The speculative froth is clearing in the oil markets. Crude has plummeted to levels not seen since before the Iran crisis erupted, as London’s trading desks collectively decide that the war premium was a bubble waiting to pop. Brent crude slid below $75 a barrel this morning, a far cry from the $90-plus panic spikes that had the striped-trouser brigade reaching for their smelling salts just weeks ago.
This is not an act of God or a sudden outbreak of peace. It is a cold, hard bet by the City’s finest that the market overshot. The Iran premium, that jittery addition to every barrel priced in anticipation of a Strait of Hormuz blockade, is being unwound with the same speed it was built. The smart money is now on a reality check: no blockade, no supply shock, no $100 oil.
Let me be clear. The fundamentals have not changed overnight. Global inventories are still tight, OPEC+ is still managing output, and the geopolitical powder keg in the Middle East remains primed. But markets are discounting mechanisms, and what they are discounting today is the probability that Iran’s sabre-rattling translates into actual supply disruption. The futures curve tells the story: backwardation is collapsing, a clear sign that the immediate fear of shortage is evaporating.

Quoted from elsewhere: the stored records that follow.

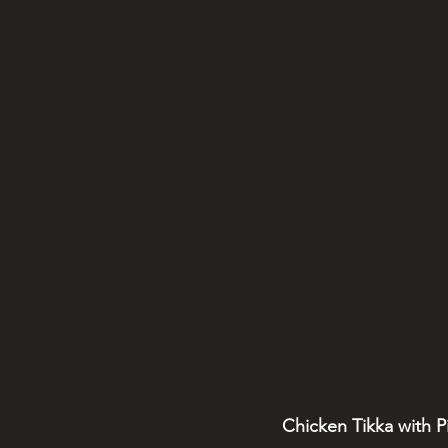
Chicken Tikka with P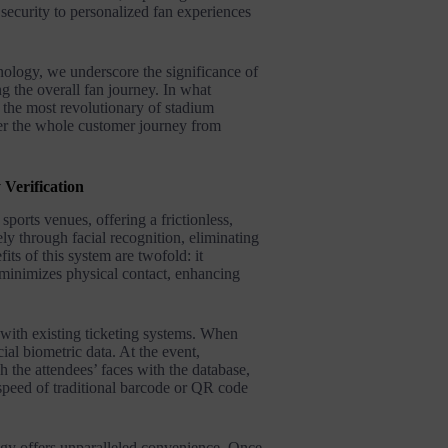
security to personalized fan experiences
ology, we underscore the significance of
g the overall fan journey. In what
s the most revolutionary of stadium
ver the whole customer journey from
 Verification
sports venues, offering a frictionless,
ly through facial recognition, eliminating
its of this system are twofold: it
d minimizes physical contact, enhancing
 with existing ticketing systems. When
cial biometric data. At the event,
h the attendees’ faces with the database,
 speed of traditional barcode or QR code
logy offers unparalleled convenience. Once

Why are British desks leading the charge? Simple. London is the world’s largest centre for oil hedging and speculative trading. When the consensus shifts here, it shifts globally. And the consensus has turned decisively bearish. The Bank of England’s own hawkish stance on inflation has made carry trades in commodities less attractive. Meanwhile, the pound’s strength against the dollar has added further downward pressure on dollar-denominated oil.
There is also a lesson from history. Every Iran crisis since the 1970s has produced a spike and a subsequent crash when the ‘imminent’ war failed to materialise. This time, traders are front-running the pattern. They are selling the rumour and preparing to buy the fact, should the unthinkable happen. But for now, they are betting on more bluster than bullets.
What does this mean for the British economy? First, a fillip for motorists and businesses already squeezed by inflation. Second, a headache for the Chancellor, who had pencilled in higher oil revenues to plug the fiscal black hole. Third, a reminder that the City’s talent for pricing risk can be a double-edged sword: when the herd turns, it turns fast.
The real question is whether the sell-off has further to run. My models suggest that if the geopolitical risk premium is fully removed, Brent could trade in the $65-$70 range, where physical demand and marginal cost of production provide a floor. That would put us back to levels last seen in late 2021, before the Ukraine invasion first sent energy markets into turmoil.
Of course, one stray missile or a tanker seizure in the Gulf could reverse all this in an instant. But for now, the market is speaking with remarkable clarity. The Iran war premium is a discount. And London is leading the charge.